The Desert Dispatch was a newspaper published in Barstow, California, from 1910 to 2017.

History

On July 15, 1910, T.G. Nicklin published the first edition of the Barstow Printer. Nicklin sold the paper in 1912 to F.M. LaSage.
In 1933, R.E. Forbush started the Barstow Weekly Review. In October 1936, Caryl Krouser purchased the Barstow Printer from Lloyd E. Tiernan, who operated the paper for two decades. That November, Krouser and Forbush merged their papers to form the Barstow Printer-Review.

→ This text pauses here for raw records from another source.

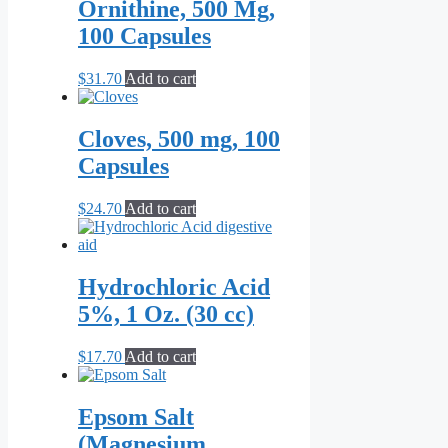
Ornithine, 500 Mg,
100 Capsules
$
31.70
Add to cart
Cloves, 500 mg, 100
Capsules
$
24.70
Add to cart
Hydrochloric Acid
5%, 1 Oz. (30 cc)
$
17.70
Add to cart
Epsom Salt
(Magnesium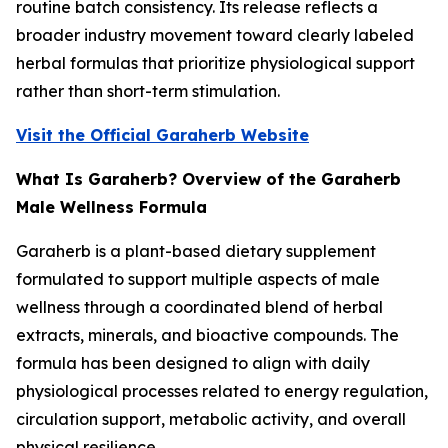
routine batch consistency. Its release reflects a
broader industry movement toward clearly labeled
herbal formulas that prioritize physiological support
rather than short-term stimulation.
Visit the Official Garaherb Website
What Is Garaherb? Overview of the Garaherb
Male Wellness Formula
Garaherb is a plant-based dietary supplement
formulated to support multiple aspects of male
wellness through a coordinated blend of herbal
extracts, minerals, and bioactive compounds. The
formula has been designed to align with daily
physiological processes related to energy regulation,
circulation support, metabolic activity, and overall
physical resilience.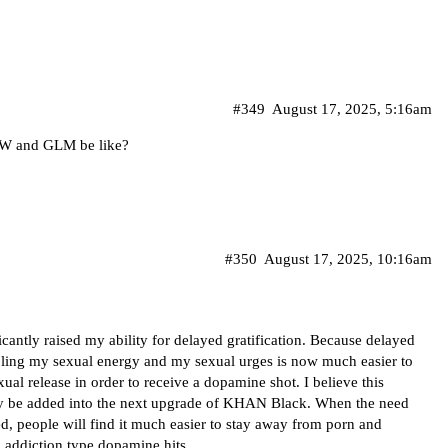
#349
August 17, 2025, 5:16am
oW and GLM be like?
#350
August 17, 2025, 10:16am
gnificantly raised my ability for delayed gratification. Because delayed
troling my sexual energy and my sexual urges is now much easier to
xual release in order to receive a dopamine shot. I believe this
tely be added into the next upgrade of KHAN Black. When the need
ed, people will find it much easier to stay away from porn and
 addiction type dopamine hits.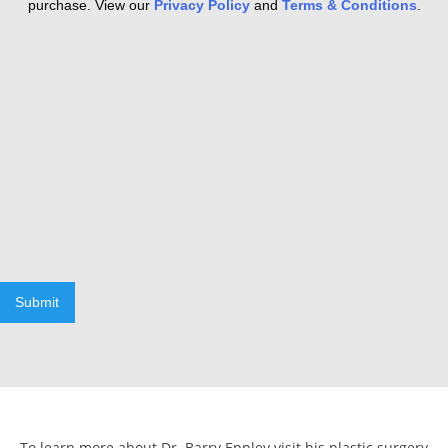
purchase. View our
Privacy Policy
and
Terms & Conditions
.
Submit
To learn more about Dr. Barry Eppley visit his plastic surgery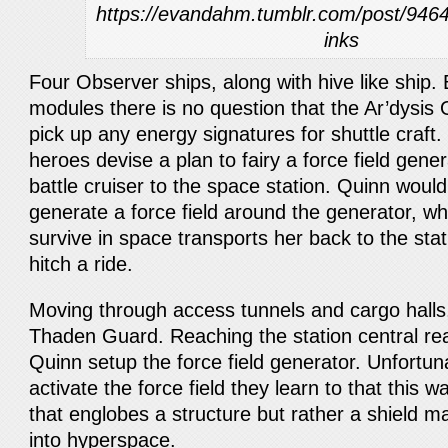
https://evandahm.tumblr.com/post/94645
inks
Four Observer ships, along with hive like ship
modules there is no question that the Ar’dysis
pick up any energy signatures for shuttle craft.
heroes devise a plan to fairy a force field gene
battle cruiser to the space station. Quinn woul
generate a force field around the generator, w
survive in space transports her back to the stat
hitch a ride.
Moving through access tunnels and cargo halls
Thaden Guard. Reaching the station central re
Quinn setup the force field generator. Unfortun
activate the force field they learn to that this
that englobes a structure but rather a shield m
into hyperspace.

On July 3, 1958, Charles K. Dooley, owner of the Colton Courier, published the first edition of the Desert Dispatch in Barstow. In October 1958, Courier Enterprises, owned by Dooley, acquired the Barstow Printer-Review from Caryl Krouser and absorbed it into the Dispatch. In October 1959, the paper expanded print editions to five days a week. At that time it had a circulation of 30,000. A new press was installed in 1964.
In 1978, Dooley sold the paper to Thomson Newspapers, who traded it in 1995 to Freedom Communications. As of 2011, newspaper had a daily circulation of 3,259. In 2014, Freedom sold the Dispatch and Victorville Daily Press to New Media Investment Group. In 2017, the paper ceased.